* [To do]
Copy the material from the line with "yatraṭṭhitaṃ" to the line with "#### **Profile Page**", both ends included, and leave the pictures out of your copy.

* [Material provided]

--------

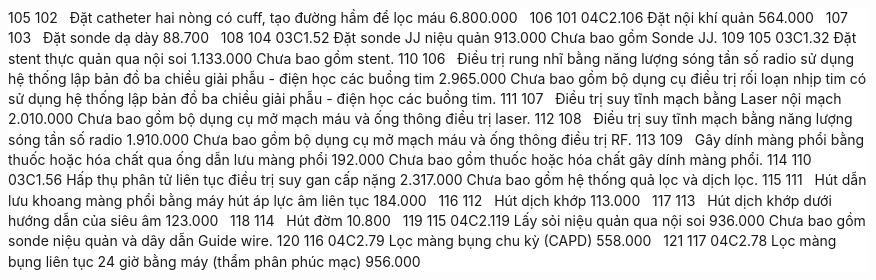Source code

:   105        102                              Đặt catheter hai nòng có cuff, tạo đường hầm để lọc máu                                                                                                                                                                           6.800.000                                          
  106        101             04C2.106         Đặt nội khí quản                                                                                                                                                                                                                  564.000                                            
  107        103                              Đặt sonde dạ dày                                                                                                                                                                                                                  88.700                                             
  108        104             03C1.52          Đặt sonde JJ niệu quản                                                                                                                                                                                                            913.000                                           Chưa bao gồm Sonde JJ.
  109        105             03C1.32          Đặt stent thực quản qua nội soi                                                                                                                                                                                                   1.133.000                                         Chưa bao gồm stent.
  110        106                              Điều trị rung nhĩ bằng năng lượng sóng tần số radio sử dụng hệ thống lập bản đồ ba chiều giải phẫu - điện học các buồng tim                                                                                                       2.965.000                                         Chưa bao gồm bộ dụng cụ điều trị rối loạn nhịp tim có sử dụng hệ thống lập bản đồ ba chiều giải phẫu - điện học các buồng tim.
  111        107                              Điều trị suy tĩnh mạch bằng Laser nội mạch                                                                                                                                                                                        2.010.000                                         Chưa bao gồm bộ dụng cụ mở mạch máu và ống thông điều trị laser.
  112        108                              Điều trị suy tĩnh mạch bằng năng lượng sóng tần số radio                                                                                                                                                                          1.910.000                                         Chưa bao gồm bộ dụng cụ mở mạch máu và ống thông điều trị RF.
  113        109                              Gây dính màng phổi bằng thuốc hoặc hóa chất qua ống dẫn lưu màng phổi                                                                                                                                                             192.000                                           Chưa bao gồm thuốc hoặc hóa chất gây dính màng phổi.
  114        110             03C1.56          Hấp thụ phân tử liên tục điều trị suy gan cấp nặng                                                                                                                                                                                2.317.000                                         Chưa bao gồm hệ thống quả lọc và dịch lọc.
  115        111                              Hút dẫn lưu khoang màng phổi bằng máy hút áp lực âm liên tục                                                                                                                                                                      184.000                                            
  116        112                              Hút dịch khớp                                                                                                                                                                                                                     113.000                                            
  117        113                              Hút dịch khớp dưới hướng dẫn của siêu âm                                                                                                                                                                                          123.000                                            
  118        114                              Hút đờm                                                                                                                                                                                                                           10.800                                             
  119        115             04C2.119         Lấy sỏi niệu quản qua nội soi                                                                                                                                                                                                     936.000                                           Chưa bao gồm sonde niệu quản và dây dẫn Guide wire.
  120        116             04C2.79          Lọc màng bụng chu kỳ (CAPD)                                                                                                                                                                                                       558.000                                            
  121        117             04C2.78          Lọc màng bụng liên tục 24 giờ bằng máy (thẩm phân phúc mạc)                                                                                                                                                                       956.000                                            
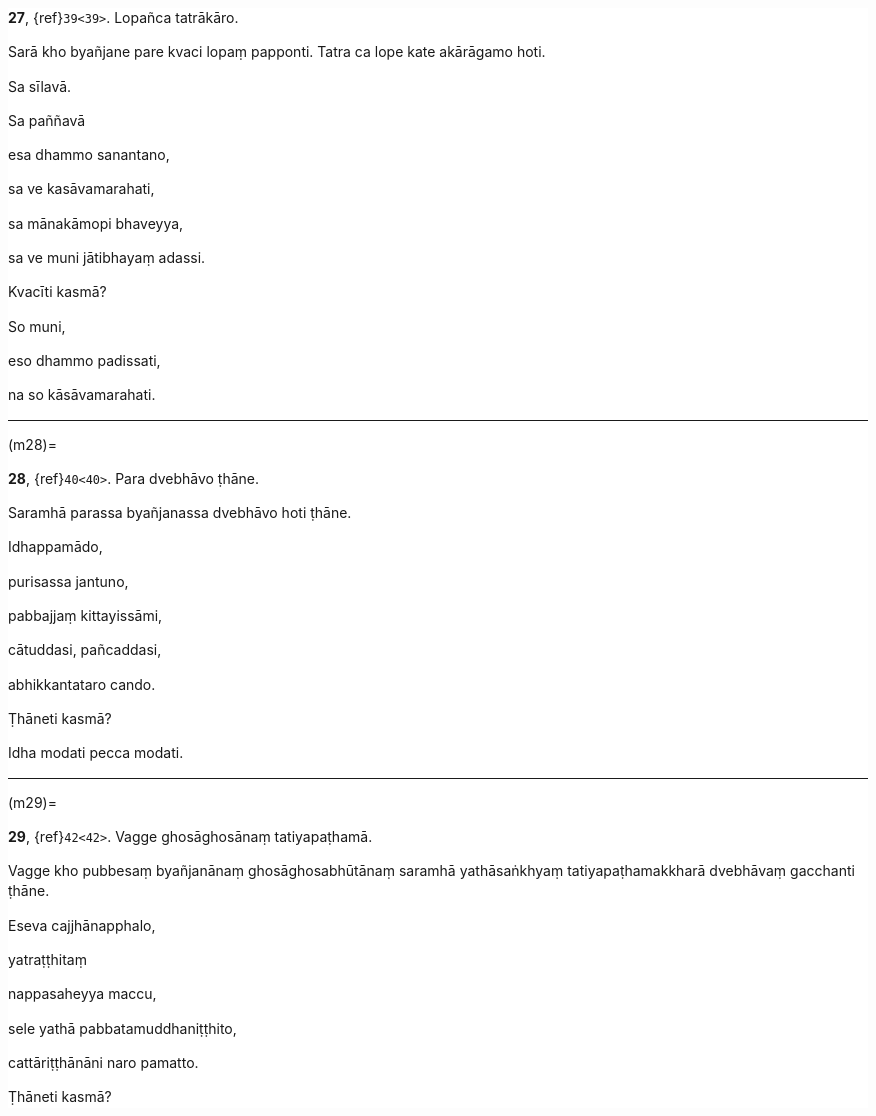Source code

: **27**, {ref}`39<39>`. Lopañca tatrākāro.

Sarā kho byañjane pare kvaci lopaṃ papponti. Tatra ca lope kate akārāgamo hoti.

Sa sīlavā.
 
Sa paññavā 

esa dhammo sanantano, 

sa ve kasāvamarahati, 

sa mānakāmopi bhaveyya, 

sa ve muni jātibhayaṃ adassi.

Kvacīti kasmā? 

So muni, 

eso dhammo padissati, 

na so kāsāvamarahati.

---
(m28)=

**28**, {ref}`40<40>`. Para dvebhāvo ṭhāne.

Saramhā parassa byañjanassa dvebhāvo hoti ṭhāne.

Idhappamādo, 

purisassa jantuno, 

pabbajjaṃ kittayissāmi, 

cātuddasi, pañcaddasi, 

abhikkantataro cando.

Ṭhāneti kasmā? 

Idha modati pecca modati.

---
(m29)=

**29**, {ref}`42<42>`. Vagge ghosāghosānaṃ tatiyapaṭhamā.

Vagge kho pubbesaṃ byañjanānaṃ ghosāghosabhūtānaṃ saramhā yathāsaṅkhyaṃ tatiyapaṭhamakkharā dvebhāvaṃ gacchanti ṭhāne.

Eseva cajjhānapphalo, 

yatraṭṭhitaṃ 

nappasaheyya maccu, 

sele yathā pabbatamuddhaniṭṭhito, 

cattāriṭṭhānāni naro pamatto.

Ṭhāneti kasmā? 
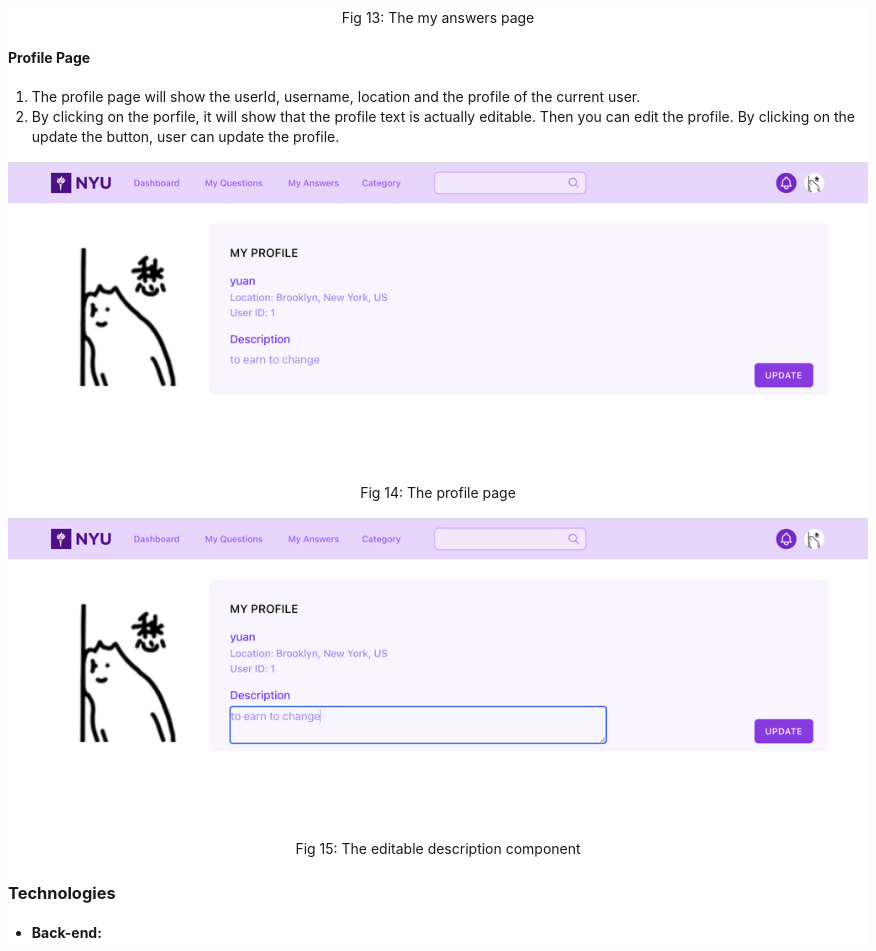<center>Fig 13: The my answers page</center>



#### **Profile Page**

1. The profile page will show the userId, username, location and the profile of the current user.
2. By clicking on the porfile, it will show that the profile text is actually editable. Then you can edit the profile. By clicking on the update the button, user can update the profile.

![image-20220505235615806](./fig/image-20220505235615806.png)

<center>Fig 14: The profile page</center>



![image-20220505235646840](./fig/image-20220505235646840.png)

<center>Fig 15: The editable description component</center>



### Technologies

- **Back-end:**
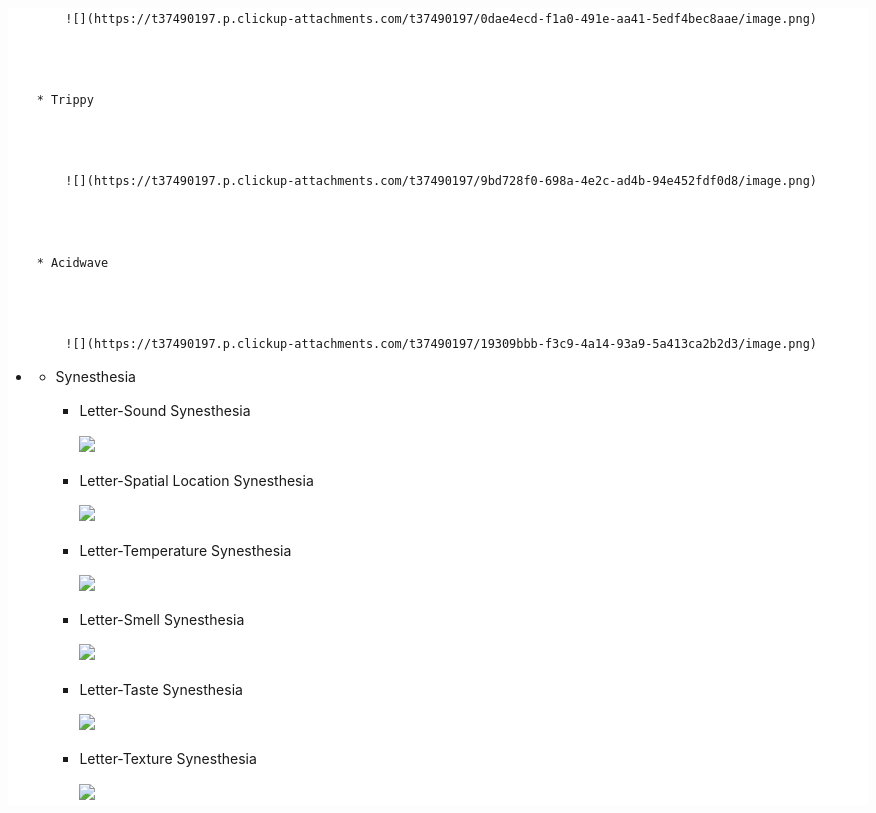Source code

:            

            ![](https://t37490197.p.clickup-attachments.com/t37490197/0dae4ecd-f1a0-491e-aa41-5edf4bec8aae/image.png)

            

        * Trippy

            

            ![](https://t37490197.p.clickup-attachments.com/t37490197/9bd728f0-698a-4e2c-ad4b-94e452fdf0d8/image.png)

            

        * Acidwave

            

            ![](https://t37490197.p.clickup-attachments.com/t37490197/19309bbb-f3c9-4a14-93a9-5a413ca2b2d3/image.png)

            

* *   Synesthesia
        * Letter-Sound Synesthesia

            

            ![](https://t37490197.p.clickup-attachments.com/t37490197/7395eccd-cb54-413f-90f5-b047fdd467c7/image.png)

            

        * Letter-Spatial Location Synesthesia

            

            ![](https://t37490197.p.clickup-attachments.com/t37490197/a714d1af-a3be-45f3-8124-16daafdaeaa9/image.png)

            

        * Letter-Temperature Synesthesia

            

            ![](https://t37490197.p.clickup-attachments.com/t37490197/179df82c-057e-42c4-a013-aeb88e78d212/image.png)

            

        * Letter-Smell Synesthesia

            

            ![](https://t37490197.p.clickup-attachments.com/t37490197/8f613aed-1e11-4702-93a9-5bcc703d906c/image.png)

            

        * Letter-Taste Synesthesia

            

            ![](https://t37490197.p.clickup-attachments.com/t37490197/d03468ca-a93e-4e68-9de8-f60d44c3ffa4/image.png)

            

        * Letter-Texture Synesthesia

            

            ![](https://t37490197.p.clickup-attachments.com/t37490197/35255081-ddda-46f0-a69d-c726e7c48c5c/image.png)
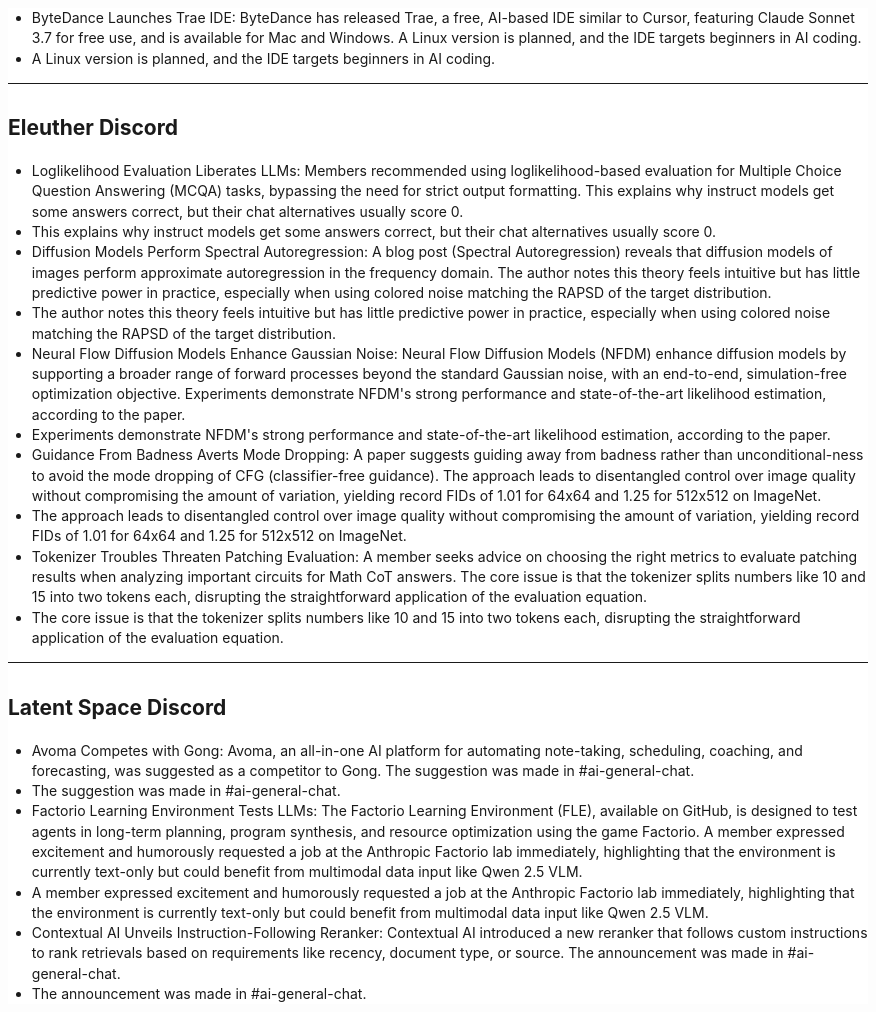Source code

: * ByteDance Launches Trae IDE: ByteDance has released Trae, a free, AI-based IDE similar to Cursor, featuring Claude Sonnet 3.7 for free use, and is available for Mac and Windows.
A Linux version is planned, and the IDE targets beginners in AI coding.
* A Linux version is planned, and the IDE targets beginners in AI coding.

---

## Eleuther Discord

* Loglikelihood Evaluation Liberates LLMs: Members recommended using loglikelihood-based evaluation for Multiple Choice Question Answering (MCQA) tasks, bypassing the need for strict output formatting.
This explains why instruct models get some answers correct, but their chat alternatives usually score 0.
* This explains why instruct models get some answers correct, but their chat alternatives usually score 0.
* Diffusion Models Perform Spectral Autoregression: A blog post (Spectral Autoregression) reveals that diffusion models of images perform approximate autoregression in the frequency domain.
The author notes this theory feels intuitive but has little predictive power in practice, especially when using colored noise matching the RAPSD of the target distribution.
* The author notes this theory feels intuitive but has little predictive power in practice, especially when using colored noise matching the RAPSD of the target distribution.
* Neural Flow Diffusion Models Enhance Gaussian Noise: Neural Flow Diffusion Models (NFDM) enhance diffusion models by supporting a broader range of forward processes beyond the standard Gaussian noise, with an end-to-end, simulation-free optimization objective.
Experiments demonstrate NFDM's strong performance and state-of-the-art likelihood estimation, according to the paper.
* Experiments demonstrate NFDM's strong performance and state-of-the-art likelihood estimation, according to the paper.
* Guidance From Badness Averts Mode Dropping: A paper suggests guiding away from badness rather than unconditional-ness to avoid the mode dropping of CFG (classifier-free guidance).
The approach leads to disentangled control over image quality without compromising the amount of variation, yielding record FIDs of 1.01 for 64x64 and 1.25 for 512x512 on ImageNet.
* The approach leads to disentangled control over image quality without compromising the amount of variation, yielding record FIDs of 1.01 for 64x64 and 1.25 for 512x512 on ImageNet.
* Tokenizer Troubles Threaten Patching Evaluation: A member seeks advice on choosing the right metrics to evaluate patching results when analyzing important circuits for Math CoT answers.
The core issue is that the tokenizer splits numbers like 10 and 15 into two tokens each, disrupting the straightforward application of the evaluation equation.
* The core issue is that the tokenizer splits numbers like 10 and 15 into two tokens each, disrupting the straightforward application of the evaluation equation.

---

## Latent Space Discord

* Avoma Competes with Gong: Avoma, an all-in-one AI platform for automating note-taking, scheduling, coaching, and forecasting, was suggested as a competitor to Gong.
The suggestion was made in #ai-general-chat.
* The suggestion was made in #ai-general-chat.
* Factorio Learning Environment Tests LLMs: The Factorio Learning Environment (FLE), available on GitHub, is designed to test agents in long-term planning, program synthesis, and resource optimization using the game Factorio.
A member expressed excitement and humorously requested a job at the Anthropic Factorio lab immediately, highlighting that the environment is currently text-only but could benefit from multimodal data input like Qwen 2.5 VLM.
* A member expressed excitement and humorously requested a job at the Anthropic Factorio lab immediately, highlighting that the environment is currently text-only but could benefit from multimodal data input like Qwen 2.5 VLM.
* Contextual AI Unveils Instruction-Following Reranker: Contextual AI introduced a new reranker that follows custom instructions to rank retrievals based on requirements like recency, document type, or source.
The announcement was made in #ai-general-chat.
* The announcement was made in #ai-general-chat.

--------

* [Task output]
yatraṭṭhitaṃ 

nappasaheyya maccu, 

sele yathā pabbatamuddhaniṭṭhito, 

cattāriṭṭhānāni naro pamatto.

Ṭhāneti kasmā? 
<center>Fig 13: The my answers page</center>



#### **Profile Page**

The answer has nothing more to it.